Pour son côté jeune chiot étonné qui continue de croire en son idéal de vie, John Wick, malgré les cocktails d’agressions qui lui sont servis, est un héros plus « résilient » et plus « positif » – christique, on est obligé de le dire- que le personnage d’Alejandro joué par l’acteur Benicio Del Toro dans Sicario réalisé par Denis Villeneuve (2015) et dans le Sicario La guerre des cartels réalisé par Stefano Sollima en 2018. Le personnage d’Alejandro, plus prédateur que proie, a une aura souvent plus inquiétante (une des caractéristiques du jeu d’acteur de Benicio Del Toro qui sera peut-être surnommé un jour Benicio Del Torah) que le mal qu’il déterre.

Mais John Wick est aussi plus imperméable au remords qu’un Denzel Washington dans le Man on Fire de Tony Scott (2004).
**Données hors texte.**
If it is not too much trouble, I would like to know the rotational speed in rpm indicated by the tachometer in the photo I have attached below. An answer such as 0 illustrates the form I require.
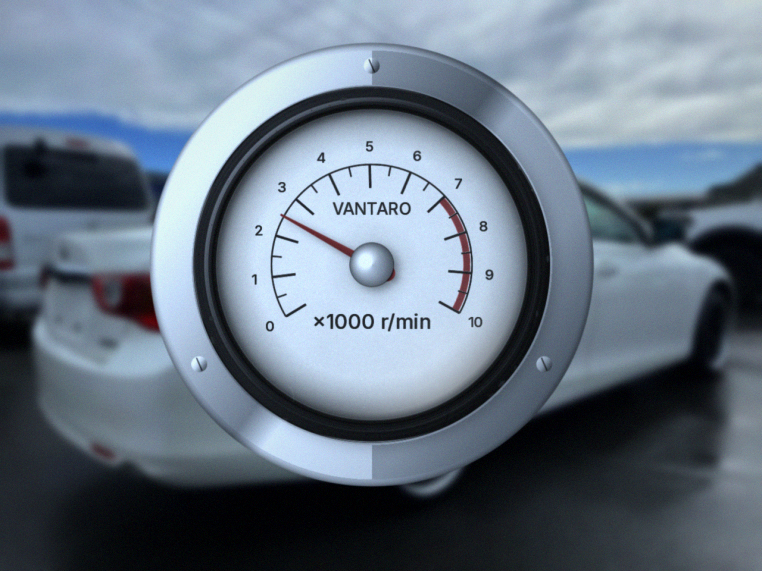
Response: 2500
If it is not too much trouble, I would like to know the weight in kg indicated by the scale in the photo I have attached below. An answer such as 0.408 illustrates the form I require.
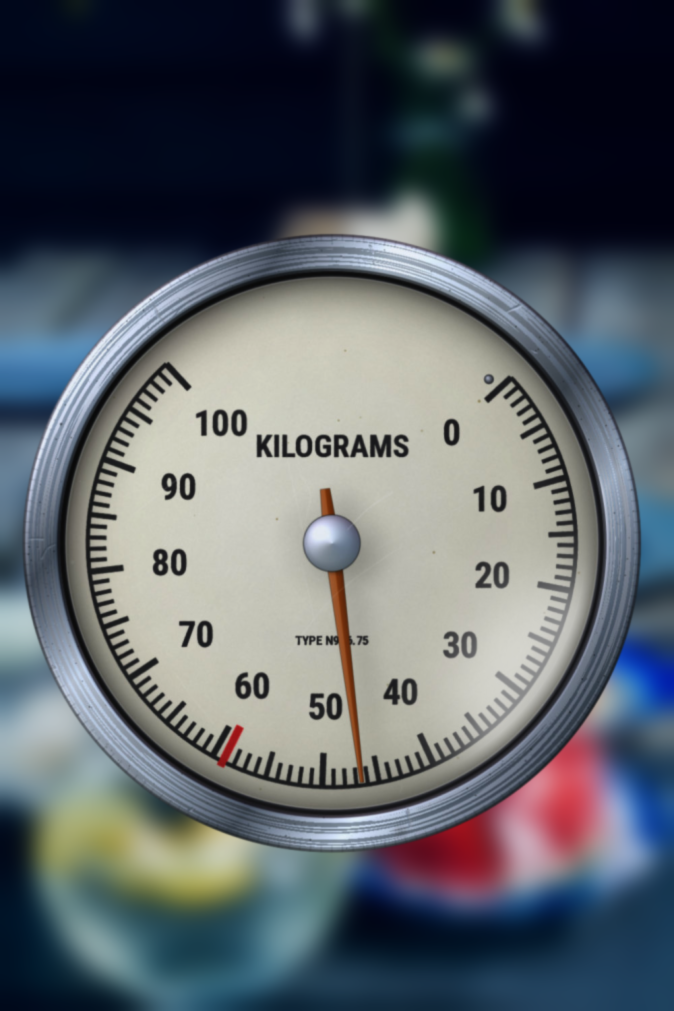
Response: 46.5
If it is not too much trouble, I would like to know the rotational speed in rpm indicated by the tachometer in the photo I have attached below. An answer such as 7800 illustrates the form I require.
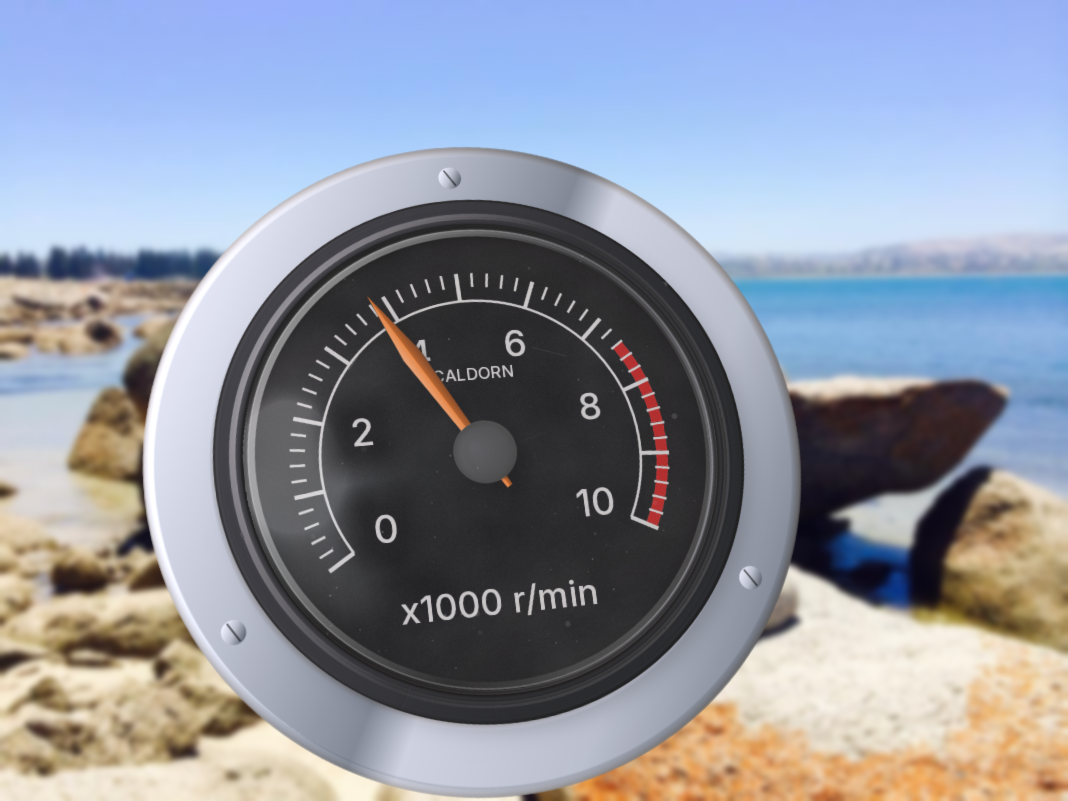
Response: 3800
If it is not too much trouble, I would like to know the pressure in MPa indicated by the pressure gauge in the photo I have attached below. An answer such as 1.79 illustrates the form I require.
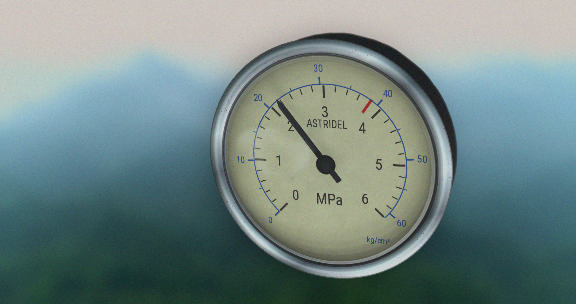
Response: 2.2
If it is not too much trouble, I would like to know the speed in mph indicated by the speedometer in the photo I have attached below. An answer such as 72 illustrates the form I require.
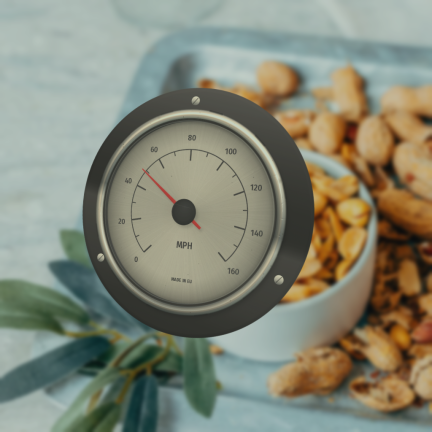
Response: 50
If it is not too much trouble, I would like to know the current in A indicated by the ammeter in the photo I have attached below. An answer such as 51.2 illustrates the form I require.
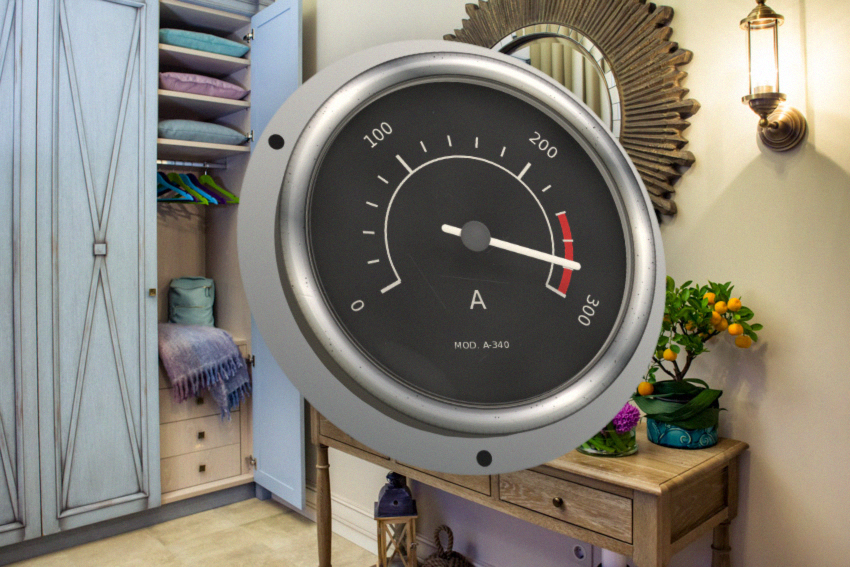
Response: 280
Le gentil chien-chien bien dressé et bien propre de John Wick est peut-être son image la plus fréquentable sur Terre. Une des laisses qui le retiendrait de montrer son vrai visage à l’instar d’un Hellboy si celui-ci décidait de réduire son humanité dans la benne à ordures. D’autant que contrairement au Tom Stall/ l’acteur Viggo Mortensen du A History of violence réalisé en 2005 par David Cronenberg, John Wick a assez vite échoué à protéger sa vie de famille.

Le gentil chien-chien pourrait être un des derniers espoirs ou le testament de John Wick. Coté pile, le chien de « John »/ Jardani serait une sorte de cousin éloigné du chien de Dogville de Lars Von Trier (2003). Celui qu’il faut sauver car il permet à John Wick de conserver encore cette apparence qui, malgré le Luxe, les trahisons, les meurtres et les sévices, lui permet encore de nous ressembler. Côté face, il pourrait être le testament de John Wick car son histoire est peut-être déjà terminée et ces films pourraient être ce qu’il reste de son visage d’humain et d’orphelin.